# [What the task requires]
Produce a verbatim copy of the entries listed below.
==== Entries supplied
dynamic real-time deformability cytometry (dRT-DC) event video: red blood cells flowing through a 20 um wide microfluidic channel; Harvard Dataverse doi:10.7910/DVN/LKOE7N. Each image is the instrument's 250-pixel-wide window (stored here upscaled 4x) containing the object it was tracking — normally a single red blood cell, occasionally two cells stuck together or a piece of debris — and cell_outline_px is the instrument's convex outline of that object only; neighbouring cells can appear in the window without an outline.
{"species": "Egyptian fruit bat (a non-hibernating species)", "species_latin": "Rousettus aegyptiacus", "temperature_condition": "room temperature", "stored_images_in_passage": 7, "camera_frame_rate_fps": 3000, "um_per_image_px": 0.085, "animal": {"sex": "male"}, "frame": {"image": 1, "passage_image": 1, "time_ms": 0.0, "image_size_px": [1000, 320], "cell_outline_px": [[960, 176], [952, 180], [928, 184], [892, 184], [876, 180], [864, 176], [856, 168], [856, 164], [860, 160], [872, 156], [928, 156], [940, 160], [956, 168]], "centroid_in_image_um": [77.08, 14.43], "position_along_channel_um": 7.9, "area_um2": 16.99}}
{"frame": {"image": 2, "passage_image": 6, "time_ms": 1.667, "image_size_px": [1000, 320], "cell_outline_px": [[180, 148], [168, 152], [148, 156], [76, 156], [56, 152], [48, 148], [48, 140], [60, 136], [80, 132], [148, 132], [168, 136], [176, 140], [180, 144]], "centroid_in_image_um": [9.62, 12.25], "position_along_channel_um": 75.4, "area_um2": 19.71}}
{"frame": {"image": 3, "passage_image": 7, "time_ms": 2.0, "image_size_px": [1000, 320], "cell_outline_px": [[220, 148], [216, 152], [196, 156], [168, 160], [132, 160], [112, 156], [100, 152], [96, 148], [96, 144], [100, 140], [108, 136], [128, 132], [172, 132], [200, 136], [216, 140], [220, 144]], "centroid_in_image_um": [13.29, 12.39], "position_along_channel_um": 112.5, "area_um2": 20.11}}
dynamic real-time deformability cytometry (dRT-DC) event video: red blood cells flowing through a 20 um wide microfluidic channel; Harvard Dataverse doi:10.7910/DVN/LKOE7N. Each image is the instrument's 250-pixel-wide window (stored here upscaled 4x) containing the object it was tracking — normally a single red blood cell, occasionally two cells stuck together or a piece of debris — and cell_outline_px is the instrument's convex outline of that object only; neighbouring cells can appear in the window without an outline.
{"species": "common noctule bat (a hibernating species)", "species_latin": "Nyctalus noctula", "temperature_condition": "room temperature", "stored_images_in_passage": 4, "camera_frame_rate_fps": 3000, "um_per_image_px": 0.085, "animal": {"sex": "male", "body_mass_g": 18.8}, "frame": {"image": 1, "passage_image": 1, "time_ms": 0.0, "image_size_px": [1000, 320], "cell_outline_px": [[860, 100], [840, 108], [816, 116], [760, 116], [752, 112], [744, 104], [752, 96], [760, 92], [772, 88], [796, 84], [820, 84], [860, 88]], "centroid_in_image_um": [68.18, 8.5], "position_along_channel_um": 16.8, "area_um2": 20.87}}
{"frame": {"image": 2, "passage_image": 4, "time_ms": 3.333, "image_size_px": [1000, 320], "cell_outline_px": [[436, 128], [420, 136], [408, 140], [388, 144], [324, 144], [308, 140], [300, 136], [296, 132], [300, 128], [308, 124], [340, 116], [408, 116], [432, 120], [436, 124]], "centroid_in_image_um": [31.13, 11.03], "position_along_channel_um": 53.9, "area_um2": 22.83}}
========
# [Right answer]
dynamic real-time deformability cytometry (dRT-DC) event video: red blood cells flowing through a 20 um wide microfluidic channel; Harvard Dataverse doi:10.7910/DVN/LKOE7N. Each image is the instrument's 250-pixel-wide window (stored here upscaled 4x) containing the object it was tracking — normally a single red blood cell, occasionally two cells stuck together or a piece of debris — and cell_outline_px is the instrument's convex outline of that object only; neighbouring cells can appear in the window without an outline.
{"species": "Egyptian fruit bat (a non-hibernating species)", "species_latin": "Rousettus aegyptiacus", "temperature_condition": "room temperature", "stored_images_in_passage": 7, "camera_frame_rate_fps": 3000, "um_per_image_px": 0.085, "animal": {"sex": "male"}, "frame": {"image": 1, "passage_image": 1, "time_ms": 0.0, "image_size_px": [1000, 320], "cell_outline_px": [[960, 176], [952, 180], [928, 184], [892, 184], [876, 180], [864, 176], [856, 168], [856, 164], [860, 160], [872, 156], [928, 156], [940, 160], [956, 168]], "centroid_in_image_um": [77.08, 14.43], "position_along_channel_um": 7.9, "area_um2": 16.99}}
{"frame": {"image": 2, "passage_image": 6, "time_ms": 1.667, "image_size_px": [1000, 320], "cell_outline_px": [[180, 148], [168, 152], [148, 156], [76, 156], [56, 152], [48, 148], [48, 140], [60, 136], [80, 132], [148, 132], [168, 136], [176, 140], [180, 144]], "centroid_in_image_um": [9.62, 12.25], "position_along_channel_um": 75.4, "area_um2": 19.71}}
{"frame": {"image": 3, "passage_image": 7, "time_ms": 2.0, "image_size_px": [1000, 320], "cell_outline_px": [[220, 148], [216, 152], [196, 156], [168, 160], [132, 160], [112, 156], [100, 152], [96, 148], [96, 144], [100, 140], [108, 136], [128, 132], [172, 132], [200, 136], [216, 140], [220, 144]], "centroid_in_image_um": [13.29, 12.39], "position_along_channel_um": 112.5, "area_um2": 20.11}}
dynamic real-time deformability cytometry (dRT-DC) event video: red blood cells flowing through a 20 um wide microfluidic channel; Harvard Dataverse doi:10.7910/DVN/LKOE7N. Each image is the instrument's 250-pixel-wide window (stored here upscaled 4x) containing the object it was tracking — normally a single red blood cell, occasionally two cells stuck together or a piece of debris — and cell_outline_px is the instrument's convex outline of that object only; neighbouring cells can appear in the window without an outline.
{"species": "common noctule bat (a hibernating species)", "species_latin": "Nyctalus noctula", "temperature_condition": "room temperature", "stored_images_in_passage": 4, "camera_frame_rate_fps": 3000, "um_per_image_px": 0.085, "animal": {"sex": "male", "body_mass_g": 18.8}, "frame": {"image": 1, "passage_image": 1, "time_ms": 0.0, "image_size_px": [1000, 320], "cell_outline_px": [[860, 100], [840, 108], [816, 116], [760, 116], [752, 112], [744, 104], [752, 96], [760, 92], [772, 88], [796, 84], [820, 84], [860, 88]], "centroid_in_image_um": [68.18, 8.5], "position_along_channel_um": 16.8, "area_um2": 20.87}}
{"frame": {"image": 2, "passage_image": 4, "time_ms": 3.333, "image_size_px": [1000, 320], "cell_outline_px": [[436, 128], [420, 136], [408, 140], [388, 144], [324, 144], [308, 140], [300, 136], [296, 132], [300, 128], [308, 124], [340, 116], [408, 116], [432, 120], [436, 124]], "centroid_in_image_um": [31.13, 11.03], "position_along_channel_um": 53.9, "area_um2": 22.83}}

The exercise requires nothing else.